ERIC Number: ED377405
Record Type: Non-Journal
Publication Date: 1993
Reference Count: N/A
Prison Education's Role in Challenging Offending Behaviour. Mendip Papers MP 047.
Prison education can play a positive role in challenging offending behavior of prisoners. A drop in recidivism rates can be achieved by education that works toward attitudinal change, according to programs being implemented in the United Kingdom. To ensure that staff in prison education understand the implications of working toward the reduction of offending behavior, they need to be aware of general theories of crime and have an understanding of criminology. Education should provide help for prisoners who have inadequate social skills, provide opportunities for prisoners to develop artistic and other skills to gain self-respect, to help prisoners to acquire family life skills, and to help prisoners to understand the emotions and needs of the opposite sex. In order to meet these needs, the correctional education system will have to work toward a more balanced system, stressing both academic content and attitudinal change. Moral education needs to be stressed, as well as thinking and problem-solving skills. In the future, educational programs in prisons should have three distinctive features: basic education, vocational education, and cognitive skills development.
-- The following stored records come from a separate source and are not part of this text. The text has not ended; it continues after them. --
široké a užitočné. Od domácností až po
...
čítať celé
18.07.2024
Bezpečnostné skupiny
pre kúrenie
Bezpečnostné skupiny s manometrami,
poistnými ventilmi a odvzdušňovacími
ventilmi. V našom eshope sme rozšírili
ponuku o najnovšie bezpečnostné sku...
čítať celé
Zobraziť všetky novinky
New or revamped programs should be evaluated, using such criteria as thoroughness and intensity, research base, well-trained staff, inmates selected according to risk potential, relevance to the outside world, and multifaceted approach. (Contains 11 references.) (KC)
Descriptors: Adult Basic Education, Continuing Education, Correctional Education, Correctional Rehabilitation, Criminals, Curriculum Development, Educational Needs, Evaluation Criteria, Foreign Countries, Moral Development, Prisoners, Program Development, Program Evaluation, Rehabilitation Programs, Vocational Education
Staff College, Coombe Lodge, Blagdon, Bristol BS18 6RG, England, United Kingdom (3 British pounds).
Publication Type: Opinion Papers
Education Level: N/A
Authoring Institution: Staff Coll., Bristol (England).